At the same time, Obama has to bolster the leadership of Palestinian President Mahmoud Abbas over that of Hamas, but carefully, without making Abbas seem like a puppet of the U.S. and the Israelis.
Obama must provide “ammunition” for Muslim moderates seeking to counter the anti-U.S. sentiment among their constituencies—tricky in a region where we define “moderate” as “pro-U.S.”—while some of those “moderate” regimes, like Egypt’s, deny political freedoms to their own citizens while preaching about liberation for Palestinians.
While some American conservatives are only concerned with asserting American infallibility in foreign affairs, the president will be trying to show a little superpower humility. After years of throwing around terms like “Islamic fascists,” we’ve effectively been calling our opponents in the Muslim world the equivalent of the N-word for the better part of a decade, and Obama has to walk back some of that rhetoric before we can get a fresh start.
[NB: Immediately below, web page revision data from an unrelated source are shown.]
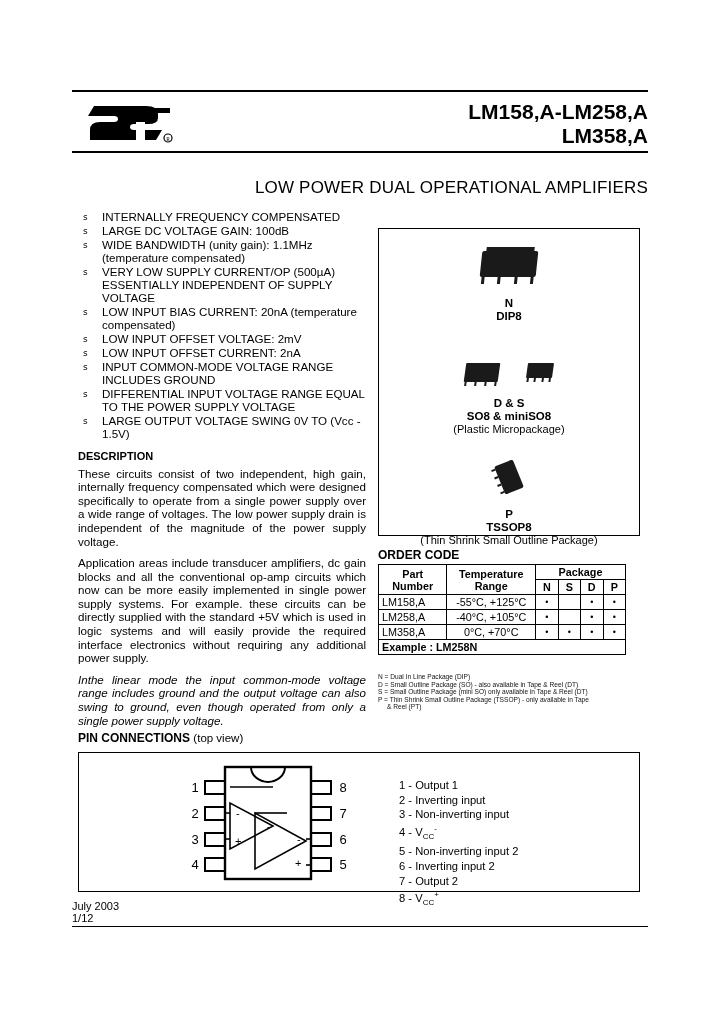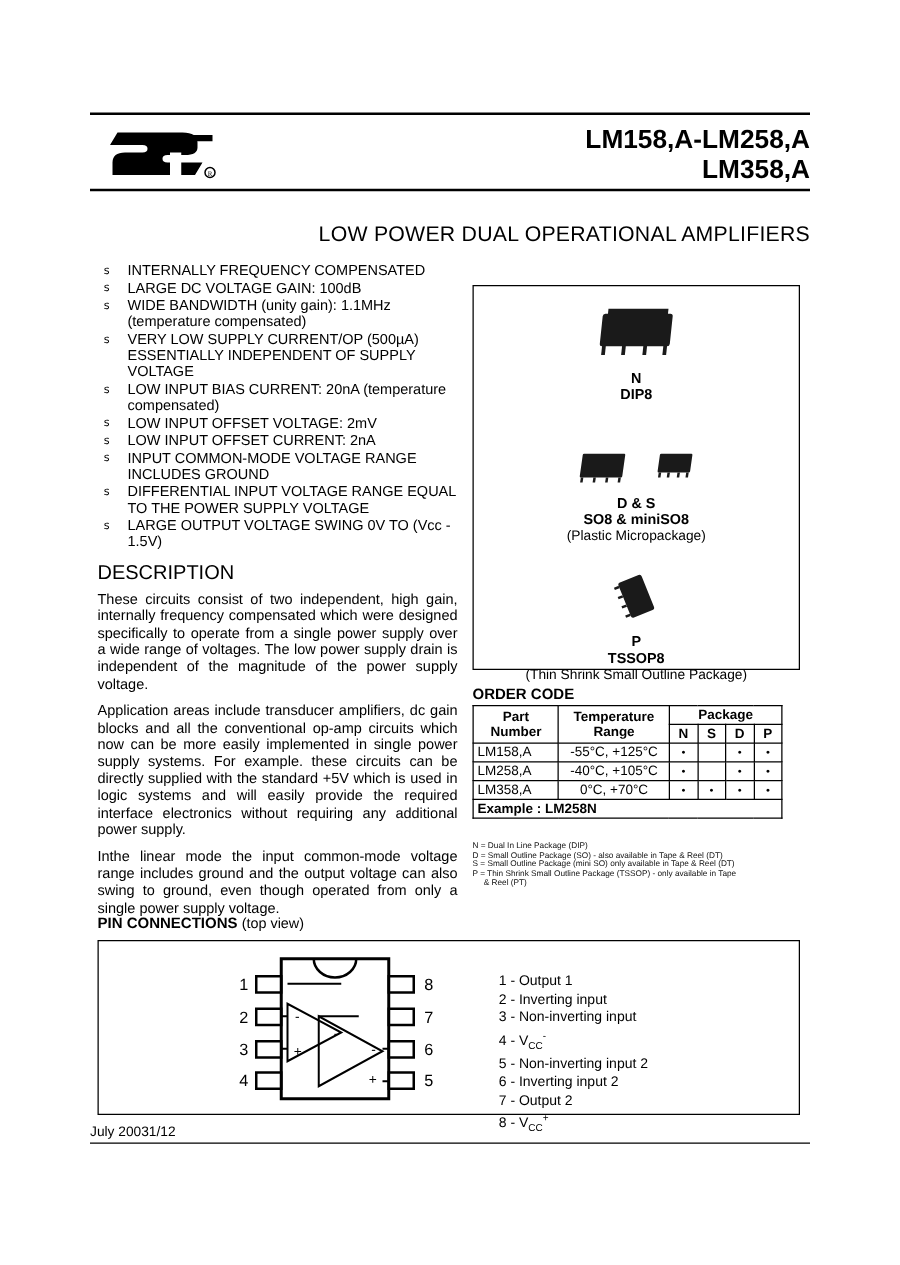--- a/index.html
+++ b/index.html
@@ -99,8 +99,8 @@
     font-family: "DejaVu Sans", sans-serif;
   }
   .sec-head {
-    font-size: 16px;
-    font-weight: normal;
+    font-size: 11px;
+    font-weight: bold;
     margin: 9px 0 5px 0;
   }
   p.desc {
But Obama will reinforce the point that the use of violence by groups like Hamas, Hezbollah or various factions of the Taliban is antithetical not only to the security interests of the West, but also to the development of long-term stability and prosperity in Muslim countries.
There’s no chance that what Obama says will get any of these groups to renounce violence—their ideologies are too entrenched. But he’ll try to shift the rhetorical burden toward them to justify themselves to their own constituencies, underscoring his message to extremists that “You will be judged on what you’ve built, not what you’ve destroyed.”
Obama may get immediate feedback on whether he’s had an impact on regional politics: Iran holds elections on June 12, featuring incumbent president and U.S. antagonist Mahmoud Ahmadinejad against relative moderate, former Prime Minister Mir Hossein Mousavi; and on June 7, the Lebanese will vote in a contest that pits a muddled Sunni/Christian/Druze coalition against a muddled Hezbollah/Christian coalition.
Obama’s Cairo speech is part of an overture that includes subtler forms of outreach with which people have now become familiar, like the way he pronounces “Pakistan” (“Pah-kih-stahn”) and “Iran” (“Ihr-ahn”), cultural notes sounded during the Democratic presidential primary debates that first signaled the possibility that he was attuned to the concerns of the Muslim world.